**Written task:** The copy should begin at the line containing "バグ・不具合報告掲示板" and end at the last line of the material. Please reproduce those lines exactly and keep pictures out.

((

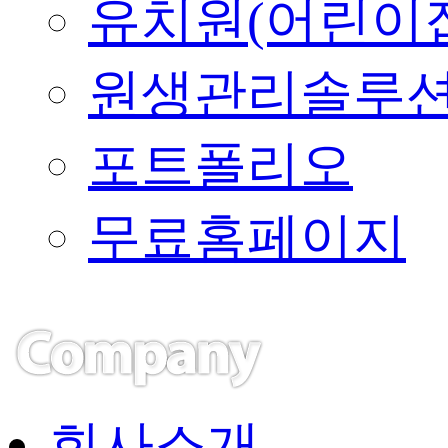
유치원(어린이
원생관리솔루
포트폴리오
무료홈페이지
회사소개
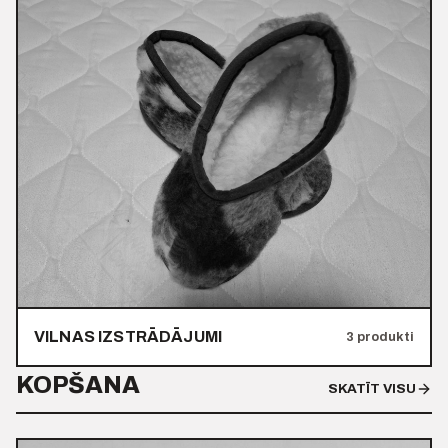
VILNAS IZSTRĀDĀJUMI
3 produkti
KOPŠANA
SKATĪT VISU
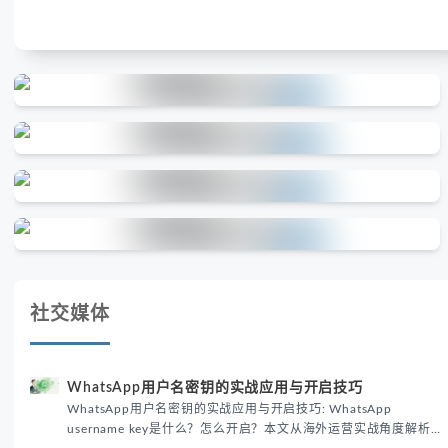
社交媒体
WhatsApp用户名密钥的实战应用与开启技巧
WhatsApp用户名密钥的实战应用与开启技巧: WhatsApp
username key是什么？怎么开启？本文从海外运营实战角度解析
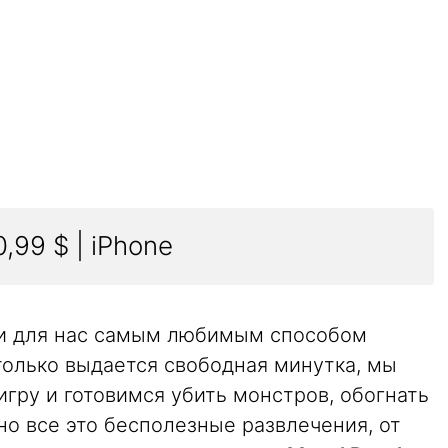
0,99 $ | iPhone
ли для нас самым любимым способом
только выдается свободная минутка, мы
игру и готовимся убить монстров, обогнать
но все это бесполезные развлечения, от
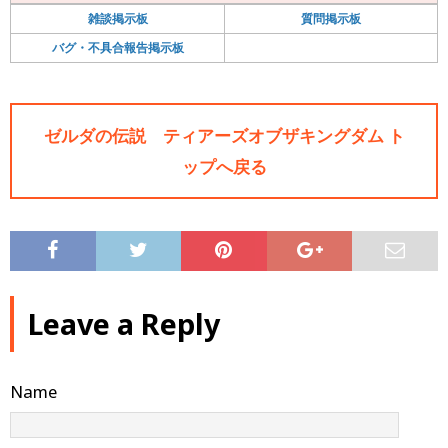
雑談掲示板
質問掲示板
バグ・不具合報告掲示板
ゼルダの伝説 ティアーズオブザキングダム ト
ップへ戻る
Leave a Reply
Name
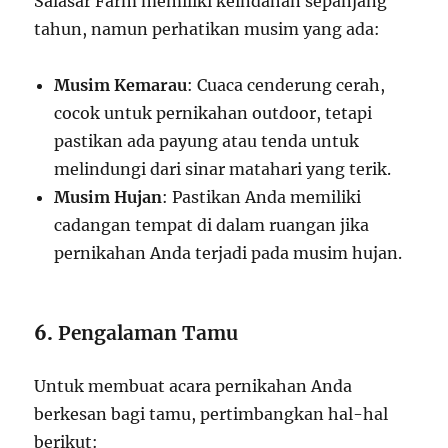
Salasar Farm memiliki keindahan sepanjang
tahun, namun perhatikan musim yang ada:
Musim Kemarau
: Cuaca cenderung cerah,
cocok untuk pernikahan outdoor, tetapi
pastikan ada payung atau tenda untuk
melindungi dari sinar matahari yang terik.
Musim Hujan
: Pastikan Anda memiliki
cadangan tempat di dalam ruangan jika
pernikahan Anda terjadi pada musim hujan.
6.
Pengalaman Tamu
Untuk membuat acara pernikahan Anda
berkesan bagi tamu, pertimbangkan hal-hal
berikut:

))

**Reply:**
バグ・不具合報告掲示板
ゼルダの伝説 ティアーズオブザキングダム ト
ップへ戻る
Leave a Reply
Name
Salasar Farm memiliki keindahan sepanjang
tahun, namun perhatikan musim yang ada:
Musim Kemarau
: Cuaca cenderung cerah,
cocok untuk pernikahan outdoor, tetapi
pastikan ada payung atau tenda untuk
melindungi dari sinar matahari yang terik.
Musim Hujan
: Pastikan Anda memiliki
cadangan tempat di dalam ruangan jika
pernikahan Anda terjadi pada musim hujan.
6.
Pengalaman Tamu
Untuk membuat acara pernikahan Anda
berkesan bagi tamu, pertimbangkan hal-hal
berikut:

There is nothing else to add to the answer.